Sorti en août 1984, Les Nuits de la pleine Lune est un film réalisé par Eric Rohmer. Ce dernier s'est inspiré d'une phrase, citée au début du film : " Qui a deux femmes perd son âme, qui a deux maisons perd sa raison " pour réaliser l'intrigue de son film, qui tourne autour de Louise (Pascale Ogier), une jeune femme habitant en banlieue parisienne avec son ami Rémi (Tchéky Karyo), avec lequel elle a une relation spéciale, ne partageant pas vraiment les mêmes centres d’intérêt. Entre également un autre personnage fantastique : le personnage d'Octave, interprété par Fabrice Luchini, qui est le meilleur ami, également amoureux de Louise.
Très peu de personnages, dans une ambiance souvent sombre, car tout a été tourné en pleine nuit ou au petit matin, rendent l'atmosphère du film déjà particulière. L'ancien modèle pelliculaire renforce également la sensation d'être un spectateur indésirable dans la vie de Louise. Constamment, nous sommes pris d'un sentiment de compassion envers le personnage principal, et la technique de filmage a une énorme part d'importance dans ce sentiment.
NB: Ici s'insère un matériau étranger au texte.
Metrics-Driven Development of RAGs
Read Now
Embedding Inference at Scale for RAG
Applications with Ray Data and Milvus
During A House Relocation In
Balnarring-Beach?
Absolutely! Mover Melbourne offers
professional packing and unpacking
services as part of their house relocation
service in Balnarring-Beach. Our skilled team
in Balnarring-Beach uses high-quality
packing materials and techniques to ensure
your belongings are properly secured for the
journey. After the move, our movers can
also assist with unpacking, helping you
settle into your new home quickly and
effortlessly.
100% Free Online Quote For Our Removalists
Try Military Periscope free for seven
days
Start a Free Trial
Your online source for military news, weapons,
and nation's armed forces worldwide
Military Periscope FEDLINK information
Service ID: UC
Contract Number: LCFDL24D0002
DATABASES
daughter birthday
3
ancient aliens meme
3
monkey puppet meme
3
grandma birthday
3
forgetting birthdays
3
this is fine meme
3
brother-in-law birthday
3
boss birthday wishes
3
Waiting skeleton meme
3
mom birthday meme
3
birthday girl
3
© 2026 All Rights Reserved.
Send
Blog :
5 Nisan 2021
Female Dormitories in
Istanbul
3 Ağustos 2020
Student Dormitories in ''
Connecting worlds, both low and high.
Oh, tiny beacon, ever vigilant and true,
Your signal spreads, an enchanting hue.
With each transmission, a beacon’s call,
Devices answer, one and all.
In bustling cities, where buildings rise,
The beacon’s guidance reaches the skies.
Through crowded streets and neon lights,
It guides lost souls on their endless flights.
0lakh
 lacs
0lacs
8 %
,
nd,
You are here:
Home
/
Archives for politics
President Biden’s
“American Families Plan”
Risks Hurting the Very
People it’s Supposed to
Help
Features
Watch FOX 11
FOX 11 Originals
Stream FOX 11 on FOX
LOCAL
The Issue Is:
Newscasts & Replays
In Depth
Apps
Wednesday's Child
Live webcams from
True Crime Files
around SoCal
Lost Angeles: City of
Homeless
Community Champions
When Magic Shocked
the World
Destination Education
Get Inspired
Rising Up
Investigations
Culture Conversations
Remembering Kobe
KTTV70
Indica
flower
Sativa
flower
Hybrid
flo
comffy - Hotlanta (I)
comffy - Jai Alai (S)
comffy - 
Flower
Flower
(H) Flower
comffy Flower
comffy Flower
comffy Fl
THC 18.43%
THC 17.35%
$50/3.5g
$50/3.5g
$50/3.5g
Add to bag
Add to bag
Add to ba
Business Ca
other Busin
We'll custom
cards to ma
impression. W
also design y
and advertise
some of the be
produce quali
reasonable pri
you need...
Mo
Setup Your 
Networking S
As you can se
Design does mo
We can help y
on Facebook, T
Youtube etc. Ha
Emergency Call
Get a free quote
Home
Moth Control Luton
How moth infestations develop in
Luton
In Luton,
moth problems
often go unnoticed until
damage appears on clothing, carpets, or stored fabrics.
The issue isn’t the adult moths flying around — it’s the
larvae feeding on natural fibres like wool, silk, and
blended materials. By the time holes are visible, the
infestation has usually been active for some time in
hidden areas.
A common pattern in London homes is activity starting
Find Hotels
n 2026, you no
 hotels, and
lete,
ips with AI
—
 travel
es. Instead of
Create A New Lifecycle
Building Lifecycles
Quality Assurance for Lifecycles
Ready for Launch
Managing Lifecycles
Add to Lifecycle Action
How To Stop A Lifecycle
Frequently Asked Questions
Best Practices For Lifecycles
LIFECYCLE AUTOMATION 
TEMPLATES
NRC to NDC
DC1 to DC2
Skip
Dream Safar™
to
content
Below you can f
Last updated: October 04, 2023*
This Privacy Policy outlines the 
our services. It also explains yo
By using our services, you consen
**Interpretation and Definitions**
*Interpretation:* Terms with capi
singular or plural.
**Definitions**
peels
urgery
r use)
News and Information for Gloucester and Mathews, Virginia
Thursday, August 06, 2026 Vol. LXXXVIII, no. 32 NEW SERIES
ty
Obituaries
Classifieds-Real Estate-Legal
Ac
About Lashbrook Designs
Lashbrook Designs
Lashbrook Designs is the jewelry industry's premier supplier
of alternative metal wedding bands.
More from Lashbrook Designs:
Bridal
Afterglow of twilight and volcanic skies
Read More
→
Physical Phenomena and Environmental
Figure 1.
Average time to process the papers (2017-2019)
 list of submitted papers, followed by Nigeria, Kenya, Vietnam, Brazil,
En effet, la plupart des plans sont des plans américains, ce qui, d'après moi, instaure un regard encore plus humain envers les acteurs. Contrairement aux films récents où les plans s’enchainent avec une rapidité parfois répétitive, dans ce film, la plupart des plans sont très longs, néanmoins cela n'enlève en rien le charme du film. Rohmer utilise une autre technique, qui est utilisée plus d'une centaine de fois dans son film : la technique de panoramique, ce qui encore une fois, accentue considérablement la proximité entre les spectateurs et le film. Cela rajoute encore une fois un côté " humain " dans le regard, comme si l'on pouvait juste tourner la tête et observer ce qui se passe dans la pièce. Ce mouvement, imité donc par le panoramique, permet à la réalisation de certains spectateurs : découvrir le hors-champ.
Un autre point qui a de l'importance à mes yeux : les dialogues. Ils sont d'une richesse incomparable, avec un vocabulaire plus que varié. Les mots choisis sont tous des éléments qui apportent un plus remarquable à la qualité déjà bien élevée dans le cinéma.
Ce film peut paraître long, mais il est très condensé tout en étant lent, ce qui crée une contradiction maitrisée à la perfection. Le jeu des acteurs est hautement correct, les décors sont trouvés de manière à affecter le film, de la même façon que l'intrigue.
Donc, même si c'est complètement prétentieux d'attribuer une note, je mettrais un 8/10, car il s'agit d'un très bon film, qui manque très légèrement de rythme et d'ambiance sonore.